Please restate every entry exactly. Leave out the pictures.
-------- STORED DATA --------
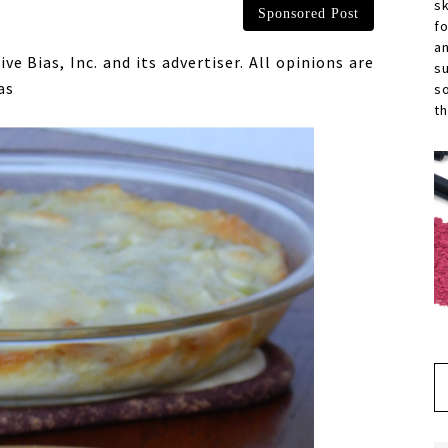
s
Sponsored Post
f
a
 Bias, Inc. and its advertiser. All opinions are
s
as
s
th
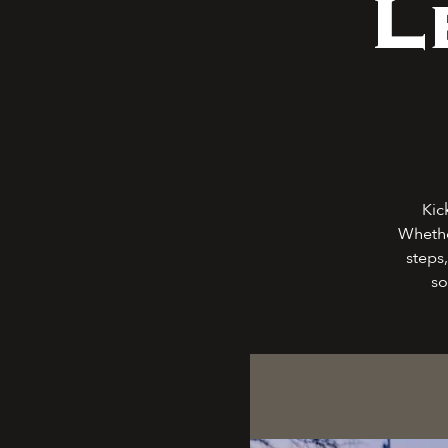
L
Kic
Whethe
steps,
so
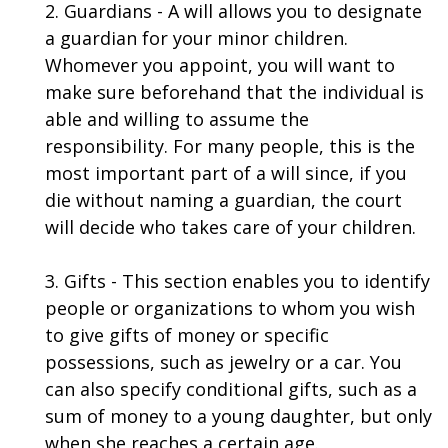
2. Guardians - A will allows you to designate
a guardian for your minor children.
Whomever you appoint, you will want to
make sure beforehand that the individual is
able and willing to assume the
responsibility. For many people, this is the
most important part of a will since, if you
die without naming a guardian, the court
will decide who takes care of your children.
3. Gifts - This section enables you to identify
people or organizations to whom you wish
to give gifts of money or specific
possessions, such as jewelry or a car. You
can also specify conditional gifts, such as a
sum of money to a young daughter, but only
when she reaches a certain age.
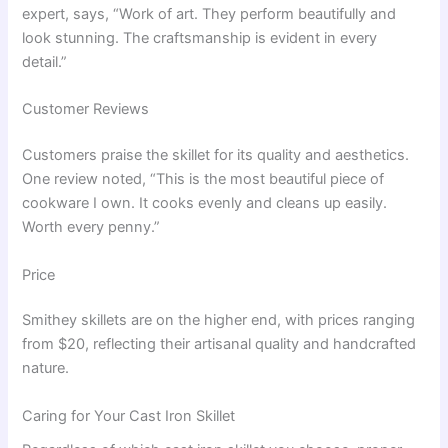
expert, says, “Work of art. They perform beautifully and
look stunning. The craftsmanship is evident in every
detail.”
Customer Reviews
Customers praise the skillet for its quality and aesthetics.
One review noted, “This is the most beautiful piece of
cookware I own. It cooks evenly and cleans up easily.
Worth every penny.”
Price
Smithey skillets are on the higher end, with prices ranging
from $20, reflecting their artisanal quality and handcrafted
nature.
Caring for Your Cast Iron Skillet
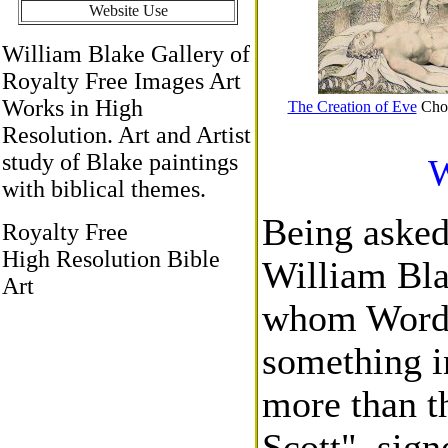
Website Use
William Blake Gallery of
Royalty Free Images Art
Works in High
The Creation of Eve
Choo
Resolution. Art and Artist
study of Blake paintings
W
with biblical themes.
Being asked
Royalty Free
High Resolution Bible
William Blak
Art
whom Words
something i
more than t
Scott", sign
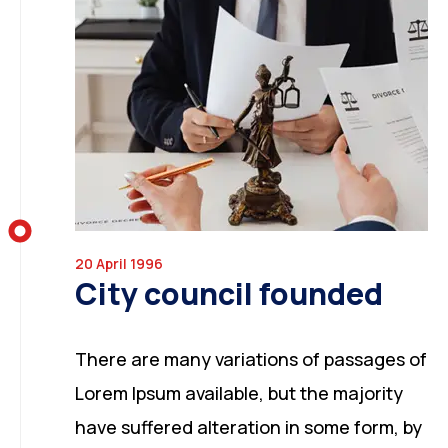
20 April 1996
City council founded
There are many variations of passages of
Lorem Ipsum available, but the majority
have suffered alteration in some form, by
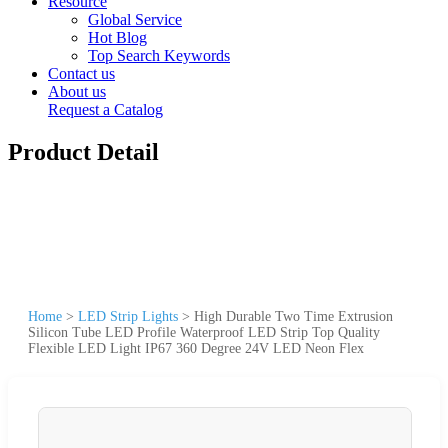
Resource
Global Service
Hot Blog
Top Search Keywords
Contact us
About us
Request a Catalog
Product Detail
Home
>
LED Strip Lights
>
High Durable Two Time Extrusion
Silicon Tube LED Profile Waterproof LED Strip Top Quality
Flexible LED Light IP67 360 Degree 24V LED Neon Flex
--------
**RESPONSE BOX:**
s
Sponsored Post
f
a
 Bias, Inc. and its advertiser. All opinions are
s
as
s
th
L
Kic
Whethe
steps,
so
2. Guardians - A will allows you to designate
a guardian for your minor children.
Whomever you appoint, you will want to
make sure beforehand that the individual is
able and willing to assume the
responsibility. For many people, this is the
most important part of a will since, if you
die without naming a guardian, the court
will decide who takes care of your children.
3. Gifts - This section enables you to identify
people or organizations to whom you wish
to give gifts of money or specific
possessions, such as jewelry or a car. You
can also specify conditional gifts, such as a
sum of money to a young daughter, but only
when she reaches a certain age.
expert, says, “Work of art. They perform beautifully and
look stunning. The craftsmanship is evident in every
detail.”
Customer Reviews
Customers praise the skillet for its quality and aesthetics.
One review noted, “This is the most beautiful piece of
cookware I own. It cooks evenly and cleans up easily.
Worth every penny.”
Price
Smithey skillets are on the higher end, with prices ranging
from $20, reflecting their artisanal quality and handcrafted
nature.
Caring for Your Cast Iron Skillet
Website Use
William Blake Gallery of
Royalty Free Images Art
Works in High
The Creation of Eve
Choo
Resolution. Art and Artist
study of Blake paintings
W
with biblical themes.
Being asked
Royalty Free
High Resolution Bible
William Blak
Art
whom Words
something i
more than t
Scott", sign
20 April 1996
City council founded
There are many variations of passages of
Lorem Ipsum available, but the majority
have suffered alteration in some form, by
Resource
Global Service
Hot Blog
Top Search Keywords
Contact us
About us
Request a Catalog
Product Detail
Home
>
LED Strip Lights
>
High Durable Two Time Extrusion
Silicon Tube LED Profile Waterproof LED Strip Top Quality
Flexible LED Light IP67 360 Degree 24V LED Neon Flex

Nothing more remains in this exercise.